Ганнибал едва сдержался, чтоб не поцеловать Уилла в макушку, довольный собой и тем, что никакого Джека не предвиделось на горизонте. Чужие рычаги воздействия было невероятно сложно извлекать из головы пациентов.

- Признайте, вам же приятно, когда вас слушают и обнимают. Ваш отец был неправ. Каждый человек в трудную минуту нуждается в понимании.

- Да. Но это не значит, что я достоин этого, - сипло усмехнулся Уилл, отстранился от него, - Вы никогда меня не вылечите, доктор.

- Разумеется, поскольку вылечить можно только того, кто сам хочет этого, - сказал Ганнибал, поднимаясь на ноги, - как я и говорил раньше.

- Я помню. Однако… - Уилл тоже поднялся, пряча покрасневшее от слез лицо, - после того, как вы сегодня лишили меня активности, вы вкололи мне какой-то препарат. Я помню, как вы делали инъекцию.

- Седативный нейролептик.

- Это было страшно, но потом… - Уилл замялся, - потом мне было так легко. Я забылся… забыл обо всем. Вы можете вновь вколоть мне это?

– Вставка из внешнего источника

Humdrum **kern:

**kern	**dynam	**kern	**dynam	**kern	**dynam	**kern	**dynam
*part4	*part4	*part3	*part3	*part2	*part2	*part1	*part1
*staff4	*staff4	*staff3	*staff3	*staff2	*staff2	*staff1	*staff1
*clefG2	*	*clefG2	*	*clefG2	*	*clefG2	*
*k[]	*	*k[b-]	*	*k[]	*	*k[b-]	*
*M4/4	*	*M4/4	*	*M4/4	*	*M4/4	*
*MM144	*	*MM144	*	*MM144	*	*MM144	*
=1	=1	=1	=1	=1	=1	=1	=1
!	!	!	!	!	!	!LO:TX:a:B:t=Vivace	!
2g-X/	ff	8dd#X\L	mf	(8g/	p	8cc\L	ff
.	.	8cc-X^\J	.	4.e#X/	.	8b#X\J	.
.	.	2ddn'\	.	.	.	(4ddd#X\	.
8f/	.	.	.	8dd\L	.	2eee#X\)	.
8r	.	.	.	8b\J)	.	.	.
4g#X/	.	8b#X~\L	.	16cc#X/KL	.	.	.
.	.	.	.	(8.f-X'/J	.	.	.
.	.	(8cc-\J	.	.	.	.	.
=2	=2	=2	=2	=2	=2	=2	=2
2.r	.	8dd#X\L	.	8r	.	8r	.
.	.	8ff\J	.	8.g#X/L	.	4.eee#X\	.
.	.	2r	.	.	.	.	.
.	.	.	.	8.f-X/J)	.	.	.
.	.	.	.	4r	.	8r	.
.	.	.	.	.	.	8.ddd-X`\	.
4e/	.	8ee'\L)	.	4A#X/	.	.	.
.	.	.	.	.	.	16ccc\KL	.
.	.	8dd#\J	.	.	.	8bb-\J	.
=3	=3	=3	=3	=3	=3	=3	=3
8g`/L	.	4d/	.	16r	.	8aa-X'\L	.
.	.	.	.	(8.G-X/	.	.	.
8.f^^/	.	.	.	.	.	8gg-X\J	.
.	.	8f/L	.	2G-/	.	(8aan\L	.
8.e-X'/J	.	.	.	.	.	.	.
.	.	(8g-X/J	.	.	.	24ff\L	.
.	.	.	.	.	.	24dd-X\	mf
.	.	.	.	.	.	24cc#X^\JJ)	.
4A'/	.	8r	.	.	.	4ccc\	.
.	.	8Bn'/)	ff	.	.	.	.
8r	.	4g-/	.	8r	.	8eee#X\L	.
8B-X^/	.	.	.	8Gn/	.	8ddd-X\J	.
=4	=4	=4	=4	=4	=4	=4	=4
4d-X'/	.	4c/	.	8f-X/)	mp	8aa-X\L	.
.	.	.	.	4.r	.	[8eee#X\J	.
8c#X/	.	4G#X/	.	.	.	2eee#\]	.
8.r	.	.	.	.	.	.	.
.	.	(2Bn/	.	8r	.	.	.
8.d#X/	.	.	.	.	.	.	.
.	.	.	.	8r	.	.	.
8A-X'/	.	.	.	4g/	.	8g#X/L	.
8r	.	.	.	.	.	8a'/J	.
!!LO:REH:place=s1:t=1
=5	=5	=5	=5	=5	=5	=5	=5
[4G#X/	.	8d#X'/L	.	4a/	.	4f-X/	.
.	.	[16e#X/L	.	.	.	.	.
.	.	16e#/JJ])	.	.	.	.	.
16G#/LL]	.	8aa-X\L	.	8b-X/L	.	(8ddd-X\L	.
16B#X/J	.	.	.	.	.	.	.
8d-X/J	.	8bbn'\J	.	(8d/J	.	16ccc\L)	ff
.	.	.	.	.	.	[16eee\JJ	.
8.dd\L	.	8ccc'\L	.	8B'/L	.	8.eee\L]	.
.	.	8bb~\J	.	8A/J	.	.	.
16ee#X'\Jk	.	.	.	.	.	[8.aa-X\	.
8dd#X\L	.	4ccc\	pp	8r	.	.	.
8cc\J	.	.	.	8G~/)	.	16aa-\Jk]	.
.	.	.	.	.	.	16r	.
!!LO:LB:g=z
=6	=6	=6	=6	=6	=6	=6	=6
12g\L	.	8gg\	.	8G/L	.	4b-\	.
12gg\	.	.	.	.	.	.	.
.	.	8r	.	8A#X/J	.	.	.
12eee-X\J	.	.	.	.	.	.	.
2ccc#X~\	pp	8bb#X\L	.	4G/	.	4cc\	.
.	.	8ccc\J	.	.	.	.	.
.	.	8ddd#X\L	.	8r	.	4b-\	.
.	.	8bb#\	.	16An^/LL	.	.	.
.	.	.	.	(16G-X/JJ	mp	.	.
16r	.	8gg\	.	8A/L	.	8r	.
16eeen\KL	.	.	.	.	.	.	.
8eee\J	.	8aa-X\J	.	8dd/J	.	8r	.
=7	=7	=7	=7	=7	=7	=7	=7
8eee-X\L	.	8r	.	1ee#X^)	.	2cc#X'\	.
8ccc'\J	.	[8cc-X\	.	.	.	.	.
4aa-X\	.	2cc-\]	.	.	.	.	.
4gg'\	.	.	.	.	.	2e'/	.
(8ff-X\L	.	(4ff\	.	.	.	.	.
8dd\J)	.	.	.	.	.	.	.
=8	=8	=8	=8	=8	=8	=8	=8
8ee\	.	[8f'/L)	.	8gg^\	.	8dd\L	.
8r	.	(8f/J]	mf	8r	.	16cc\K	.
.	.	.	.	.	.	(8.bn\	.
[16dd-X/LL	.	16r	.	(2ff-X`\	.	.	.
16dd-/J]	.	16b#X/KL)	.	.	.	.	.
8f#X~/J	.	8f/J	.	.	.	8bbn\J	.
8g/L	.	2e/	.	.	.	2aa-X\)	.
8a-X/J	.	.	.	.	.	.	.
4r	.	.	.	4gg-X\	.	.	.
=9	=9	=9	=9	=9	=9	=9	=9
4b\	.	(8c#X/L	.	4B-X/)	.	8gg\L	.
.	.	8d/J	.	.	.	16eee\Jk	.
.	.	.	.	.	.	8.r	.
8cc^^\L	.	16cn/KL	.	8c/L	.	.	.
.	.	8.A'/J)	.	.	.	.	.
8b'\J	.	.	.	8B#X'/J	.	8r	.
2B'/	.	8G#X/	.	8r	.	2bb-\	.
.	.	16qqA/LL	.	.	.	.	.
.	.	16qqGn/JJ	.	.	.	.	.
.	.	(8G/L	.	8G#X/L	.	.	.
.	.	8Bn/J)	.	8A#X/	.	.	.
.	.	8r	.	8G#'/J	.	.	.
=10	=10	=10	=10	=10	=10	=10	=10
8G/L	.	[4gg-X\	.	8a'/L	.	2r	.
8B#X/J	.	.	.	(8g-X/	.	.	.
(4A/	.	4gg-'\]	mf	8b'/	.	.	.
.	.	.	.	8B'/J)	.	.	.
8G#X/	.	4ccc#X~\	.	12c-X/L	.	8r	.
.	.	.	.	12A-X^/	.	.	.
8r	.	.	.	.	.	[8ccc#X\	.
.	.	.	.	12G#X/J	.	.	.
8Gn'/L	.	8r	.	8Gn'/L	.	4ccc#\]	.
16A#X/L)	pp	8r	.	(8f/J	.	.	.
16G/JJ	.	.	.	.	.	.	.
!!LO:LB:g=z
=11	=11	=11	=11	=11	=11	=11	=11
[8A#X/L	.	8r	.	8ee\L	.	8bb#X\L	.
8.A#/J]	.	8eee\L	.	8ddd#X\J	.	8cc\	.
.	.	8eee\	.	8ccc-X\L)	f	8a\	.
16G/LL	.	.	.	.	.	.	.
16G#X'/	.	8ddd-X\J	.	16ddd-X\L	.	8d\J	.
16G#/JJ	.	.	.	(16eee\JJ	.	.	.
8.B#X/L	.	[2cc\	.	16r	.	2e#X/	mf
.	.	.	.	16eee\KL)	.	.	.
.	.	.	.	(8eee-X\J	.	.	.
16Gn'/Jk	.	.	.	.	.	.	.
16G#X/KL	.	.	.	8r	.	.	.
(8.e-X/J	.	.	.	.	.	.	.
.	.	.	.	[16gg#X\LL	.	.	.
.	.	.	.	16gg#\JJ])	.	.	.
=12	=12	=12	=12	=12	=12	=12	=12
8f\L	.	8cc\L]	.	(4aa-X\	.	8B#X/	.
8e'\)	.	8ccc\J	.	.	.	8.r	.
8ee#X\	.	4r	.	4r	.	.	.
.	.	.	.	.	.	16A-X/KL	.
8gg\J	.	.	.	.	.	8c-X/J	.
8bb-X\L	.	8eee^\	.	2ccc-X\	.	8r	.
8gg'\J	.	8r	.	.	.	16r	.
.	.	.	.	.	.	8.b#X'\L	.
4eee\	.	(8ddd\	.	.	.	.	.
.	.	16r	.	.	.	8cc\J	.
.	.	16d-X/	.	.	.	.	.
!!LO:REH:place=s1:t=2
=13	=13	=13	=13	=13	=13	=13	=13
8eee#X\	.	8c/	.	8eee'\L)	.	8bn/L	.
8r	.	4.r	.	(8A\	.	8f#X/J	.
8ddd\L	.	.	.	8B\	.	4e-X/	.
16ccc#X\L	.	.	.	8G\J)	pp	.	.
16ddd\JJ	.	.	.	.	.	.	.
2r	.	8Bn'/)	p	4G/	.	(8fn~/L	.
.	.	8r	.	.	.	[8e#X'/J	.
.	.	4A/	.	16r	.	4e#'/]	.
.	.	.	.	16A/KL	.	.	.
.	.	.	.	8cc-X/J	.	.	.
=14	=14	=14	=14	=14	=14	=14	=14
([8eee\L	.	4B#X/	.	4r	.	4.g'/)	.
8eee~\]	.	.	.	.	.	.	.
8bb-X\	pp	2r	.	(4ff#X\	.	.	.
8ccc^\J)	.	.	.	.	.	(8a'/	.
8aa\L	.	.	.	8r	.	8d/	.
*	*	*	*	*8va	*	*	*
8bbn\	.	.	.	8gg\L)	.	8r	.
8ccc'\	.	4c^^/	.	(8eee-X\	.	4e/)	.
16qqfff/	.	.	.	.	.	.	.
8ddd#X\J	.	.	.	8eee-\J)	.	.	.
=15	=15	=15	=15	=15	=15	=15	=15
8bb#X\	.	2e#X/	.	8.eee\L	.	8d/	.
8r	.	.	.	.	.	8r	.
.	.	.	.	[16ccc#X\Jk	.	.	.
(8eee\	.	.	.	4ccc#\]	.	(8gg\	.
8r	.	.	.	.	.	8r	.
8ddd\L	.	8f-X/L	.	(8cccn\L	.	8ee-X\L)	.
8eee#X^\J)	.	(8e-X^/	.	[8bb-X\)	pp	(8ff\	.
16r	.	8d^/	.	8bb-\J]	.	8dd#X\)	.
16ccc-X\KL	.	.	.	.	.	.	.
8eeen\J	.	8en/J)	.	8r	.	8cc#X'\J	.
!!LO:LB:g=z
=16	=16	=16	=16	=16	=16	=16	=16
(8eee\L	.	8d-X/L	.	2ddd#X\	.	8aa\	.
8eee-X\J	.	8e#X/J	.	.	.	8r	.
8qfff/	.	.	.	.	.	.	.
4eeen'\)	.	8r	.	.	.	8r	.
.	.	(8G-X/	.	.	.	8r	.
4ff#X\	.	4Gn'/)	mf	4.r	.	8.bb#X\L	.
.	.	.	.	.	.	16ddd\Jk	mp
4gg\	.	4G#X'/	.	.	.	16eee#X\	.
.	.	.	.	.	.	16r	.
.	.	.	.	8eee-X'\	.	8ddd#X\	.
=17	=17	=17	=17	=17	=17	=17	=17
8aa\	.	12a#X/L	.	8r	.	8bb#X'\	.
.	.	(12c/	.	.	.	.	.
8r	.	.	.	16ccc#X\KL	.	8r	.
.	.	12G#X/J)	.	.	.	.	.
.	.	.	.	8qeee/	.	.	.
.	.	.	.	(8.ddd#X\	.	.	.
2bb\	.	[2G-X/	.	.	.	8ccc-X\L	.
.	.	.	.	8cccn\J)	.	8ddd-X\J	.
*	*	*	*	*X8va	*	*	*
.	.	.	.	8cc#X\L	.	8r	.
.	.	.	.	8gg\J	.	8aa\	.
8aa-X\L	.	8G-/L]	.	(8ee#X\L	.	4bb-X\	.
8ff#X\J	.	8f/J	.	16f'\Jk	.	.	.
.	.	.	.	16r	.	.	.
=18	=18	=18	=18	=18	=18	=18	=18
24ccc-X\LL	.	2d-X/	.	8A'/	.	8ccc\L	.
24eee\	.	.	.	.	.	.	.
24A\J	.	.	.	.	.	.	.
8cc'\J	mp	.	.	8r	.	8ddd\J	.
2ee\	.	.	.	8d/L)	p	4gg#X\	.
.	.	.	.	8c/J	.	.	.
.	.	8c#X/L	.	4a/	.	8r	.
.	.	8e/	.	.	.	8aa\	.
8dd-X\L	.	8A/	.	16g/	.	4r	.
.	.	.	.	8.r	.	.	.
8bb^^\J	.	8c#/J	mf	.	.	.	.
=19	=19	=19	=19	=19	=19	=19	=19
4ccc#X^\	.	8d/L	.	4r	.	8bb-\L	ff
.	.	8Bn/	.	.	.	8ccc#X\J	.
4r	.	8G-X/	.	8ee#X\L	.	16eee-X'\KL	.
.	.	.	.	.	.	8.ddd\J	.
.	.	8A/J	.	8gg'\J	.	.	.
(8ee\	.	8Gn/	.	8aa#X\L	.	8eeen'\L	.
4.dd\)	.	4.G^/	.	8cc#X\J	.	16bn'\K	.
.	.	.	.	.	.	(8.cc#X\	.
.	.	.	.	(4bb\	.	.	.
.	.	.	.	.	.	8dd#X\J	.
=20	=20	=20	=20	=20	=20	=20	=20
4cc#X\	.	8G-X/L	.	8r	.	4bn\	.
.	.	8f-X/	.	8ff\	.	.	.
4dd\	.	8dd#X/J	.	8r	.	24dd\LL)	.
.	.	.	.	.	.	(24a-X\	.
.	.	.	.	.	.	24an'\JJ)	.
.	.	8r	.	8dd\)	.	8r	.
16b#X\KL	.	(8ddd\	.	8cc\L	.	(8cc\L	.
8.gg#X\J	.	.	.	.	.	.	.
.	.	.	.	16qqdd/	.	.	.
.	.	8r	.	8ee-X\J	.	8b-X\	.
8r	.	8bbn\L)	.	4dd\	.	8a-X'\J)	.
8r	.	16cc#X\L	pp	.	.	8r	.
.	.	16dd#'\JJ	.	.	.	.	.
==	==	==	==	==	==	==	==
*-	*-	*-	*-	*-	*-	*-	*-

- Однажды, - хмыкнул Ганнибал, прикидывая свой план. Он рассчитывал повторить инъекцию завтра утром, тщательно рассчитав дозу для каждого дня и разделив ее на несколько приемов.

- Я хочу сейчас, - хмуро попросил Уилл, стоя напротив него, - судя по записи с ноутбука, когда я был под воздействием препарата, вам не было противно сидеть рядом.

- Вы сделали запись? – изумился Ганнибал.

- Да. В какой-то момент мне стало так хорошо, что я решил сохранить это воспоминание не только в своей голове. Поэтому я включил веб-камеру на вашем ноутбуке и записал происходящее. Если хотите, можете посмотреть.

Ганнибал смутился. Это было неожиданное решение со стороны Уилла… и хорошо, что он не сделал ничего, что Уилл мог неправильно понять. Вернее, правильно понять.

- Я согласен носить то, что вы скажете, делать то, что вы хотите, только дайте мне этот препарат, - попросил Уилл, погруженный в свое отчаяние и неприязнь к самому себе.

- Вы хотите забыть обо всем?

- Да, - Уилл отвел взгляд, - чтоб можно было спокойно ходить по улицам, не натыкаясь на свое прошлое.

- Ваше сознание не будет таким ясным.

- Наплевать. Оно редко бывает ясным, невелика потеря.

- Хорошо, - кивнул Ганнибал, - если вы просите.

Он развернулся и пошел вниз по лестнице. Включил верхний свет в гостиной, чересчур яркий после темноты холла, и подошел к комоду, в котором хранил домашнюю аптечку. Нейролептики тоже находились там.

Удивительно, что они оба сошлись на этом решении, что Уилл откровенно пожелал потерять часть себя, чтоб стать спокойным и счастливым. Ганнибал нахмурился, надрывая упаковку шприца. Эта его уверенность в провале, сознательный отказ от борьбы… с одной стороны, темное очарование болезни и слабости. С другой стороны – полный провал Ганнибала, как специалиста по работе с такими больными. Уилл был свято уверен в том, что у Ганнибала ничего не выйдет в терапии. Он был заранее уверен.

Мысль была донельзя неприятной, Ганнибал не мог выбросить ее из головы. Он прикусил губу, аккуратно надламывая ампулу, и Уилл, который подошел ближе, заметил выражение его лица.